The field of “trait ecology” has emerged over the past two decades. It grew mainly out of plant ecology, beginning from an interest in understanding the spread of ecological strategies across species. Up to the 1990s, discussion of ecological strategies revolved around concepts such as stress-tolerance and ability to compete. But such concepts proved hard to define and therefore also to measure. For example, there was not a way to ask whether plant species in Cape Province tended to be more stress-tolerant than in northern England, in absence of an agreed method for measuring stress tolerance. Trait ecology solved this by positioning species along measurable axes such as seed mass, leaf mass per area (LMA) and potential height; measures that can be made on any species at any location, enabling direct comparison of species via common measures. The data synthesis described in our paper is a starting point for exploring trait axes in bacteria and archaea.
Global comparisons via quantitative traits have been notably productive. Major dimensions of variation have been characterized, and model species positioned against the constellation of variation (Díaz et al. 2016, McWilliam et al. 2018). Traits have been used as predictors for decomposition rates (Cornwell et al. 2008) and for growth and response to competition (Gibert et al. 2016, Kunstler et al. 2016). The communal TRY plant trait database (www.try-db.org) has found use in 291 publications so far, many from large collaborations with 10 or more authors from multiple research groups. An Open Traits Network (opentraits.org) aims to broaden this collaborative research style across all taxa (Gallagher et al. 2020).
Bacteria and archaea are different from plants in many ways, but they do have this in common: that ecological strategies are largely discussed by reference to more or less abstract concepts such as the oligotrophy-copiotrophy spectrum; concepts that are hard to define and measure and thus presenting a similar problem to that of plant ecology in the 1990s. Accordingly we initiated a part-time project within the framework of a small Macquarie University collaborative network called the Species Spectrum Research Centre. The project aimed to gather as much trait information on bacteria and archaea as we could find and consolidate this information into a dataframe that could easily be probed to explore different ecological questions.
The core group consisted of Westoby (background in plant trait ecology), Gillings, Moore, Paulsen, Tetu and Nielsen (all microbiologists), and Madin who is a data scientist and coral biologist. The group met weekly over several years, progressively discovering data sources and discussing issues, papers and preliminary analyses. Due to the many decisions that had to be made in order to combine and process the data, it was decided early that data synthesis should take the form of code that was open access. Data was imported and stored as it came from original sources, and the various decisions made subsequently are all recorded in the code. These include reconciling units, merging columns that described the same trait but with different words, correcting or removing observations that were assessed to be errors for one reason or another, and condensing multiple records into a single summary record per species. Because the code is accessible, users can add in further data sources or modify any of these decisions as they see fit, and also add new trait information as it becomes available.

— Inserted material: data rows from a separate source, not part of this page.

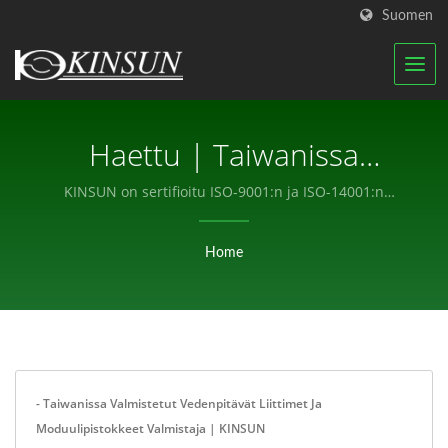
Suomen
Haettu | Taiwanissa
Valmistetut Vedenpitävät
KINSUN on sertifioitu ISO-9001:n ja ISO-14001:n
mukaan, ja ylläpidämme hyvin organisoitua tiimiä
Liittimet Ja
laatujohtamisjärjestelmämme toteuttamiseksi.
Home
Moduulipistokkeet
Valmistaja | KINSUN
- Taiwanissa Valmistetut Vedenpitävät Liittimet Ja
Moduulipistokkeet Valmistaja | KINSUN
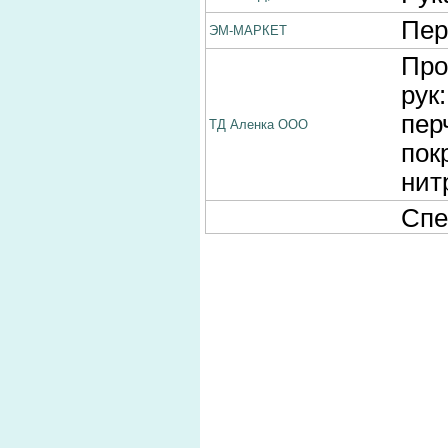
Пер
ЭМ-МАРКЕТ
Про
рук
пер
ТД Аленка ООО
пок
нит
Спе
мед
АВИАТЕХСПОРТ
обу
Раб
Нижегородгазсервис
инд
Про
зим
спе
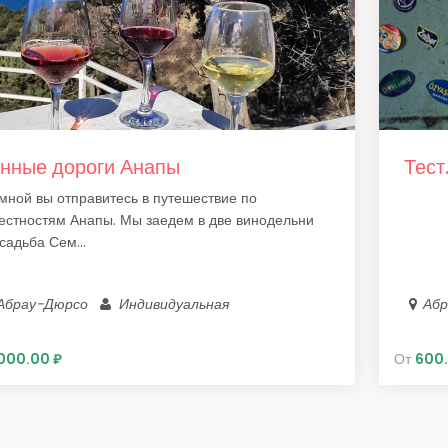
нные дороги Анапы
Тест
мной вы отправитесь в путешествие по
естностям Анапы. Мы заедем в две винодельни
садьба Сем...
Абрау-Дюрсо
Индивидуальная
Аб
000.00 ₽
От
600.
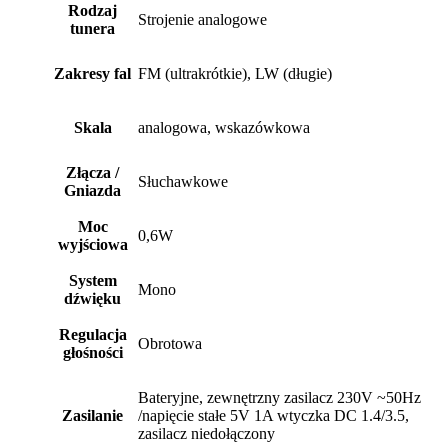
Rodzaj
Strojenie analogowe
tunera
Zakresy fal
FM (ultrakrótkie), LW (długie)
Skala
analogowa, wskazówkowa
Złącza /
Słuchawkowe
Gniazda
Moc
0,6W
wyjściowa
System
Mono
dźwięku
Regulacja
Obrotowa
głośności
Bateryjne, zewnętrzny zasilacz 230V ~50Hz
Zasilanie
/napięcie stałe 5V 1A wtyczka DC 1.4/3.5,
zasilacz niedołączony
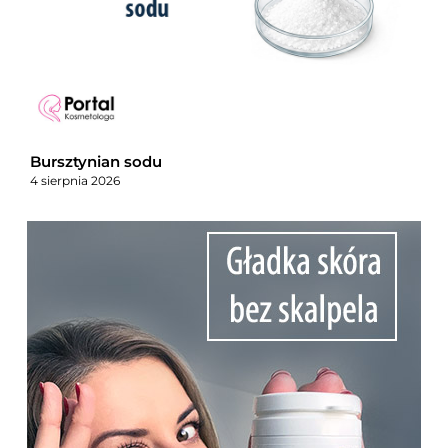
Bursztynian sodu
4 sierpnia 2026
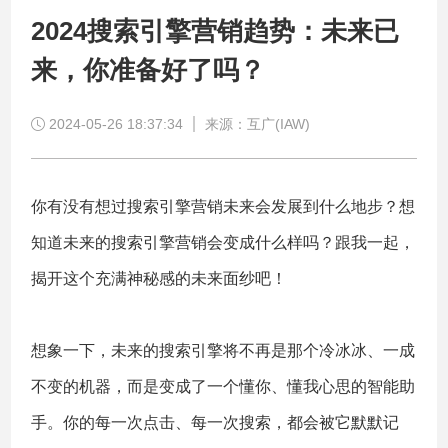
2024搜索引擎营销趋势：未来已
来，你准备好了吗？
2024-05-26 18:37:34
来源：互广(IAW)
你有没有想过搜索引擎营销未来会发展到什么地步？想
知道未来的搜索引擎营销会变成什么样吗？跟我一起，
揭开这个充满神秘感的未来面纱吧！
想象一下，未来的搜索引擎将不再是那个冷冰冰、一成
不变的机器，而是变成了一个懂你、懂我心思的智能助
手。你的每一次点击、每一次搜索，都会被它默默记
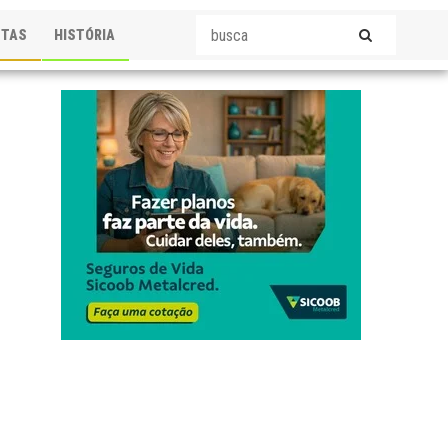
STAS
HISTÓRIA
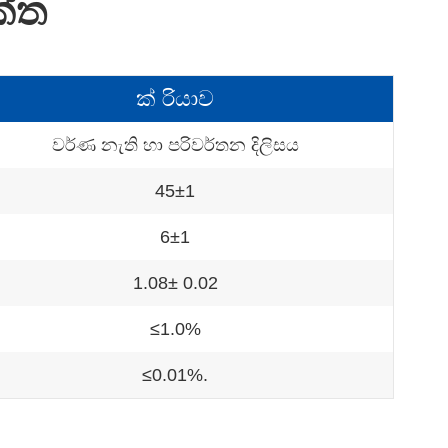
ේත
ක් රියාව
වර්ණ නැති හා පරිවර්තන දිලිසය
45±1
6±1
1.08± 0.02
≤1.0%
≤0.01%.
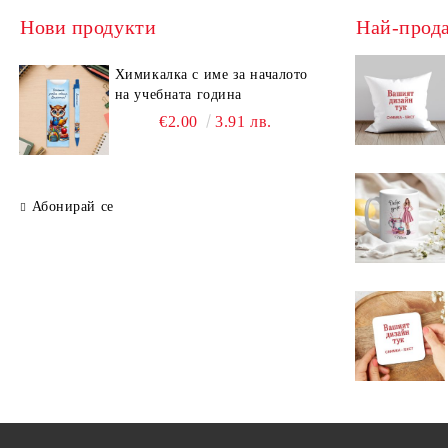
Нови продукти
Най-прод
Химикалка с име за началото
на учебната година
€2.00
3.91 лв.
Абонирай се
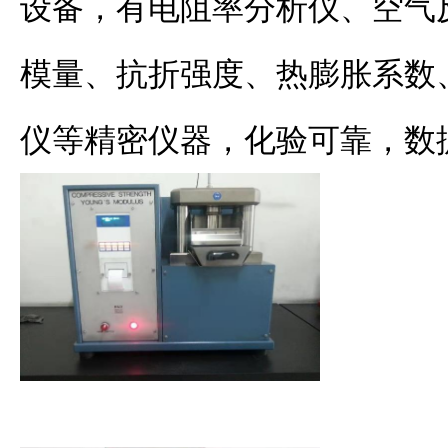
设备，有电阻率分析仪、空气
模量、抗折强度、热膨胀系数
仪等精密仪器，化验可靠，数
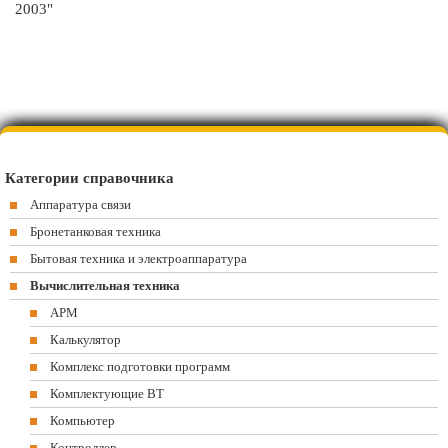
2003"
Категории справочника
Аппаратура связи
Бронетанковая техника
Бытовая техника и электроаппаратура
Вычислительная техника
АРМ
Калькулятор
Комплекс подготовки программ
Комплектующие ВТ
Компьютер
Контроллер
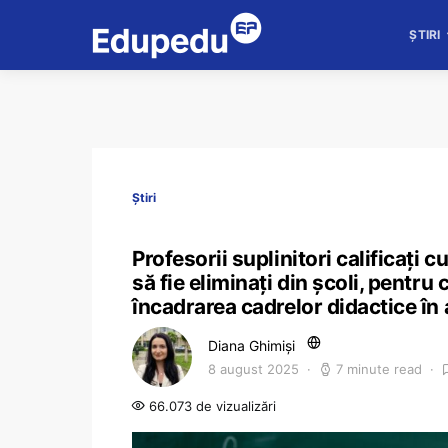
ȘTIRI
Știri
Profesorii suplinitori calificați c
să fie eliminați din școli, pentr
încadrarea cadrelor didactice î
Diana Ghimiși
8 august 2025
7 minute read
66.073 de vizualizări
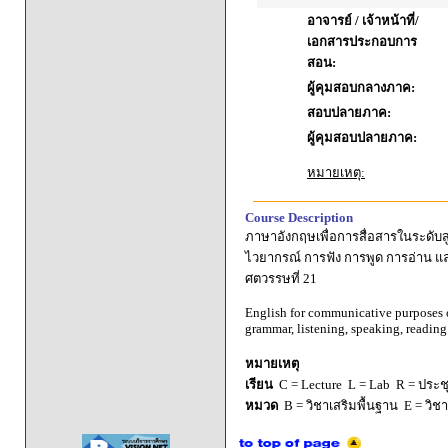
อาจารย์ / เจ้าหน้าที่/
เอกสารประกอบการ
สอน:
ผู้คุมสอบกลางภาค:
สอบปลายภาค:
ผู้คุมสอบปลายภาค:
หมายเหตุ:
Course Description
ภาษาอังกฤษเพื่อการสื่อสารในระดับส
ไวยากรณ์ การฟัง การพูด การอ่าน แ
ศตวรรษที่ 21
English for communicative purposes on
grammar, listening, speaking, reading
หมายเหตุ
เรียน
C = Lecture L = Lab R = ประชุม
หมวด
B = วิชาเสริมพื้นฐาน E = วิช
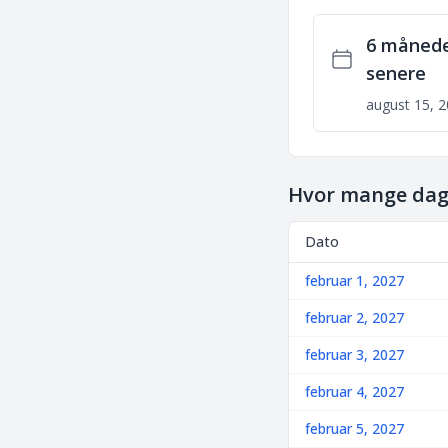
6 måned
senere
august 15, 
Hvor mange dage
Dato
februar 1, 2027
februar 2, 2027
februar 3, 2027
februar 4, 2027
februar 5, 2027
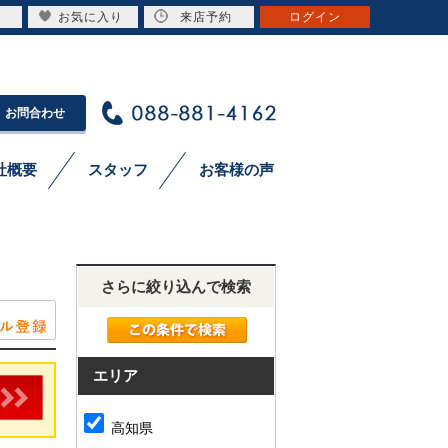
お気に入り
来店予約
ログイン
お問合わせ
社概要
スタッフ
お客様の声
さらに絞り込んで検索
エリア
高知県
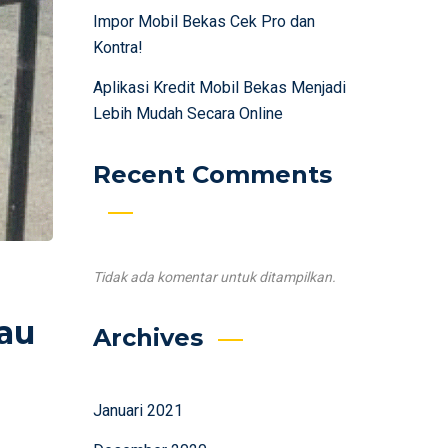
Impor Mobil Bekas Cek Pro dan
Kontra!
Aplikasi Kredit Mobil Bekas Menjadi
Lebih Mudah Secara Online
Recent Comments
Tidak ada komentar untuk ditampilkan.
lau
Archives
Januari 2021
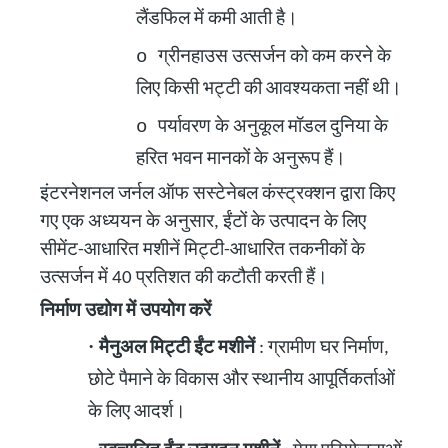
लैंडफिल में कमी आती है।
o
ग्रीनहाउस उत्सर्जन को कम करने के
लिए किसी भट्टी की आवश्यकता नहीं थी।
o
पर्यावरण के अनुकूल मॉडल दुनिया के
हरित भवन मानकों के अनुरूप हैं।
इंटरनेशनल जर्नल ऑफ सस्टेनेबल कंस्ट्रक्शन द्वारा किए
गए एक अध्ययन के अनुसार, ईंटों के उत्पादन के लिए
सीमेंट-आधारित मशीनें मिट्टी-आधारित तकनीकों के
उत्सर्जन में 40 प्रतिशत की कटौती करती हैं।
निर्माण उद्योग में उपयोग करें
·
मैनुअल मिट्टी ईंट मशीनें
: ग्रामीण घर निर्माण,
छोटे पैमाने के विकास और स्थानीय आपूर्तिकर्ताओं
के लिए आदर्श।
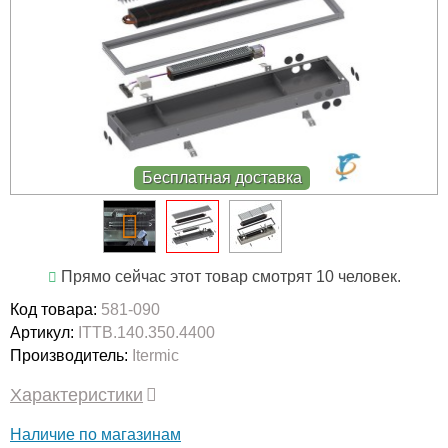
Бесплатная доставка
Прямо сейчас этот товар смотрят 10 человек.
Код товара:
581-090
Артикул:
ITTB.140.350.4400
Производитель:
Itermic
Характеристики
Наличие по магазинам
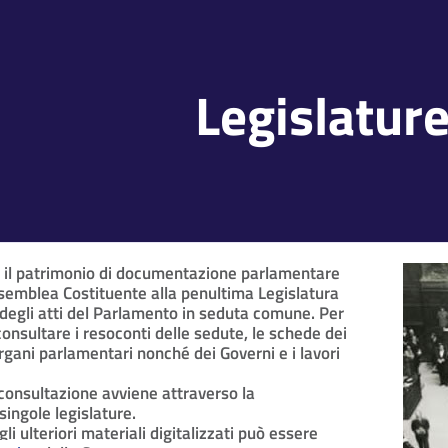
Legislatur
e il patrimonio di documentazione parlamentare
ssemblea Costituente alla penultima Legislatura
 degli atti del Parlamento in seduta comune. Per
consultare i resoconti delle sedute, le schede dei
rgani parlamentari nonché dei Governi e i lavori
a consultazione avviene attraverso la
singole legislature.
li ulteriori materiali digitalizzati può essere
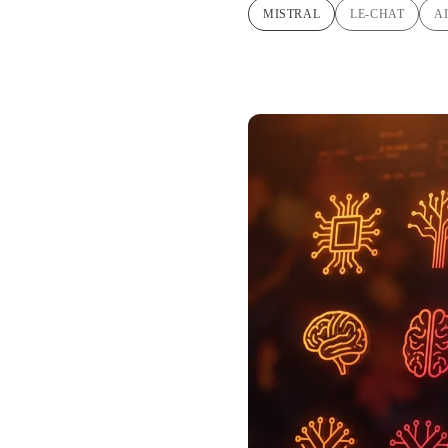
MISTRAL
LE-CHAT
A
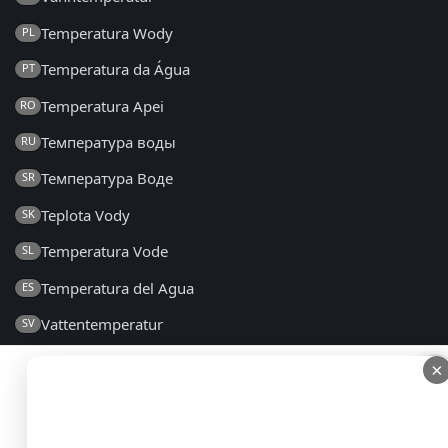
Temperatura Wody
PL
Temperatura da Água
PT
Temperatura Apei
RO
Температура воды
RU
Температура Воде
SR
Teplota Vody
SK
Temperatura Vode
SL
Temperatura del Agua
ES
Vattentemperatur
SV
Su Sıcaklığı
TR
×
×
Температура Води
UK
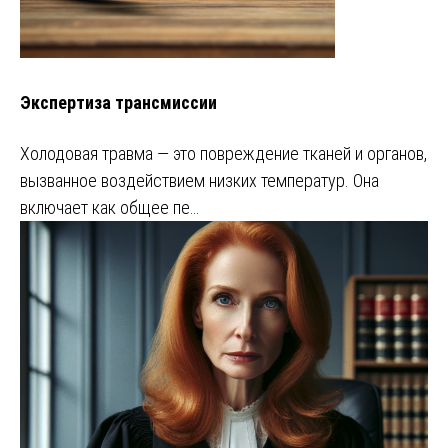
Экспертиза трансмиссии
Холодовая травма — это повреждение тканей и органов,
вызванное воздействием низких температур. Она
включает как общее пе…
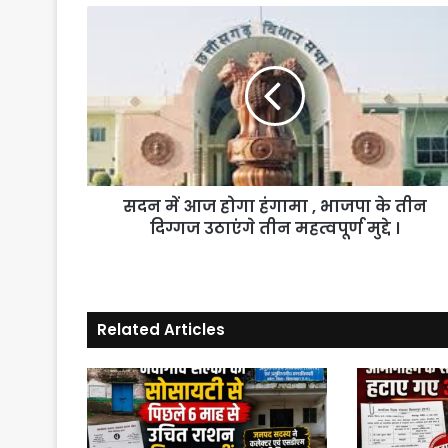
सदन
में
आज
होगा
हंगामा
,
भाजपा
के
तीन
सदन में आज होगा हंगामा , भाजपा के तीन
दिग्गज
उठाएंगे
दिग्गज उठाएंगे तीन महत्वपूर्ण मुद्दे ।
तीन
महत्वपूर्ण
मुद्दे
।
Related Articles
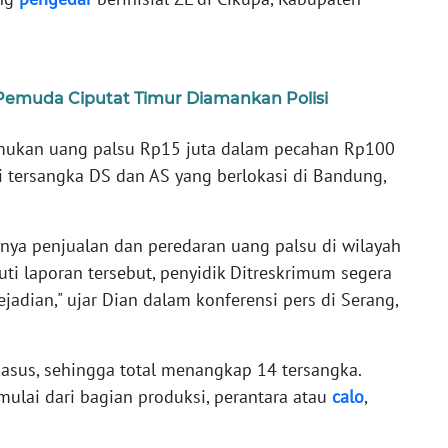
 Pemuda Ciputat Timur Diamankan Polisi
mukan uang palsu Rp15 juta dalam pecahan Rp100
 tersangka DS dan AS yang berlokasi di Bandung,
ya penjualan dan peredaran uang palsu di wilayah
ti laporan tersebut, penyidik Ditreskrimum segera
jadian," ujar Dian dalam konferensi pers di Serang,
sus, sehingga total menangkap 14 tersangka.
ulai dari bagian produksi, perantara atau
calo
,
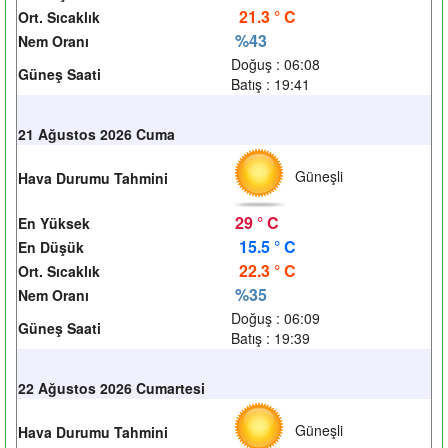
21.3 ° C
Ort. Sıcaklık
%43
Nem Oranı
Doğuş : 06:08
Güneş Saati
Batış : 19:41
21 Ağustos 2026 Cuma
Güneşli
Hava Durumu Tahmini
29 ° C
En Yüksek
15.5 ° C
En Düşük
22.3 ° C
Ort. Sıcaklık
%35
Nem Oranı
Doğuş : 06:09
Güneş Saati
Batış : 19:39
22 Ağustos 2026 Cumartesi
Güneşli
Hava Durumu Tahmini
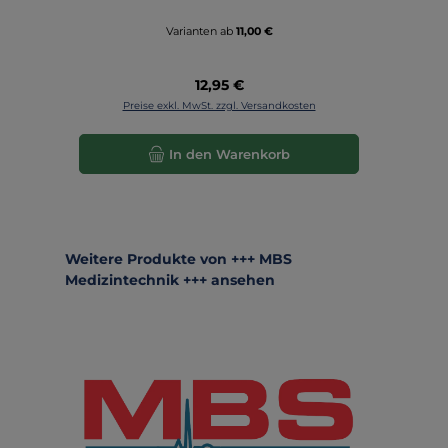
Varianten ab
11,00 €
Regulärer Preis:
12,95 €
Preise exkl. MwSt. zzgl. Versandkosten
In den Warenkorb
Produktgalerie überspringen
Weitere Produkte von +++ MBS
Medizintechnik +++ ansehen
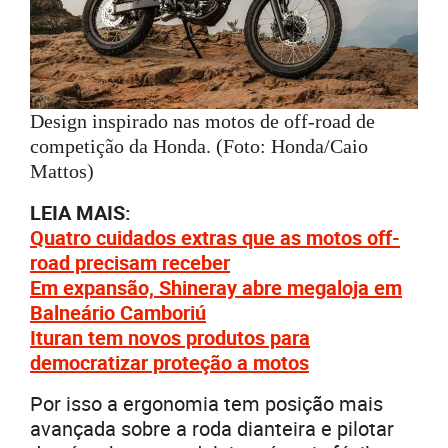
Design inspirado nas motos de off-road de
competição da Honda. (Foto: Honda/Caio
Mattos)
LEIA MAIS:
Quatro cuidados extras que as motos off-
road precisam receber
Em expansão, Shineray abre megaloja em
Balneário Camboriú
Ituran tem novos produtos para
democratizar proteção a motos
Por isso a ergonomia tem posição mais
avançada sobre a roda dianteira e pilotar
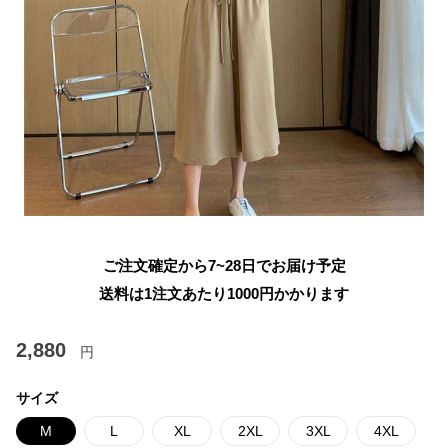
ご注文確定から7~28日でお届け予定
送料は1注文あたり
1000
円かかります
2,880
円
サイズ
M
L
XL
2XL
3XL
4XL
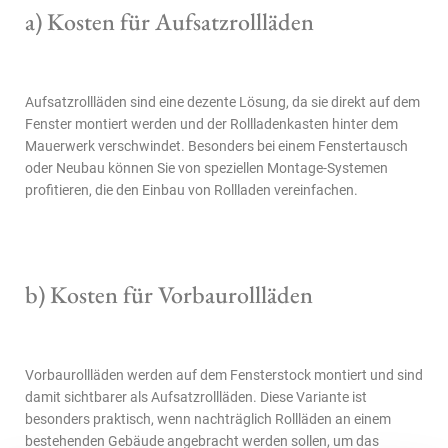
a) Kosten für Aufsatzrollläden
Aufsatzrollläden sind eine dezente Lösung, da sie direkt auf dem
Fenster montiert werden und der Rollladenkasten hinter dem
Mauerwerk verschwindet. Besonders bei einem Fenstertausch
oder Neubau können Sie von speziellen Montage-Systemen
profitieren, die den Einbau von Rollladen vereinfachen.
b) Kosten für Vorbaurollläden
Vorbaurollläden werden auf dem Fensterstock montiert und sind
damit sichtbarer als Aufsatzrollläden. Diese Variante ist
besonders praktisch, wenn nachträglich Rollläden an einem
bestehenden Gebäude angebracht werden sollen, um das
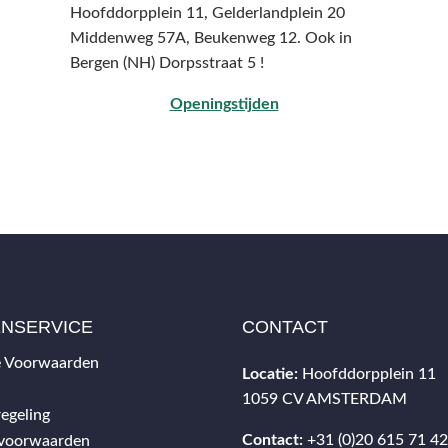
Hoofddorpplein 11, Gelderlandplein 20
Middenweg 57A,
Beukenweg 12.
Ook in
Bergen (NH) Dorpsstraat 5 !
Openingstijden
ENSERVICE
CONTACT
 Voorwaarden
Locatie:
Hoofddorpplein 11
1059 CV AMSTERDAM
egeling
Contact:
+31 (0)20 615 71 4
svoorwaarden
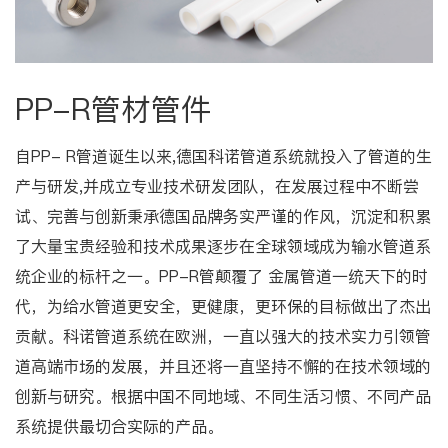
PP-R管材管件
自PP- R管道诞生以来,德国科诺管道系统就投入了管道的生
产与研发,并成立专业技术研发团队，在发展过程中不断尝
试、完善与创新秉承德国品牌务实严谨的作风，沉淀和积累
了大量宝贵经验和技术成果逐步在全球领域成为输水管道系
统企业的标杆之一。PP-R管颠覆了 金属管道一统天下的时
代，为给水管道更安全，更健康，更环保的目标做出了杰出
贡献。科诺管道系统在欧洲，一直以强大的技术实力引领管
道高端市场的发展，并且还将一直坚持不懈的在技术领域的
创新与研究。根据中国不同地域、不同生活习惯、不同产品
系统提供最切合实际的产品。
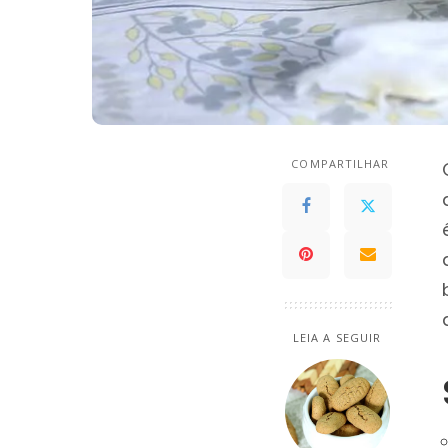
COMPARTILHAR
LEIA A SEGUIR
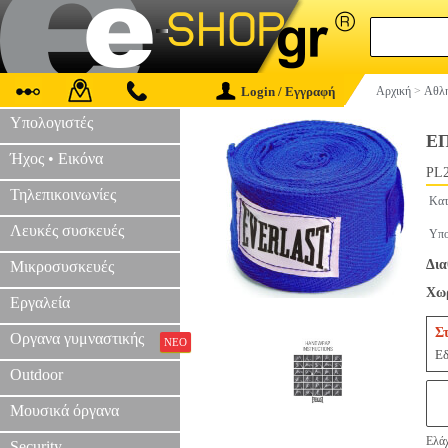
Login / Εγγραφή
Αρχική
>
Αθλη
Υπολογιστές
ΕΠ
Ήχος • Εικόνα
PL2
Τηλεπικοινωνίες
Κατ
Λευκές συσκευές
Υπο
Δια
Μικροσυσκευές
Χωρ
Εργαλεία
Σ
Οργανα γυμναστικής
ΝΕΟ
Εδ
Outdoor
Μουσικά όργανα
Ελάχ
Security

To date, the data frame contains mostly phenotypic traits such as cell diameter and length, maximum growth rate, oxygen use, gram stain, growth temperature etc., but also some basic genome related traits such as genome size, number of coding genes and gc content (Madin et al. 2020). In total, the data frame covers 23 traits for over 15,000 unique species, although most species do not have a record for all of the traits. We decided not to include traits that were deduced through genome analyses, since this is a fast-developing field and annotations are continuing to improve rapidly.
Our group’s aim was not only to build a dataset of species traits, but to answer a variety of ecological questions from it. Those questions will be addressed in separate papers, we hope. But we think other research groups will also find this data merger useful. Ideally it may continue to develop as a community resource.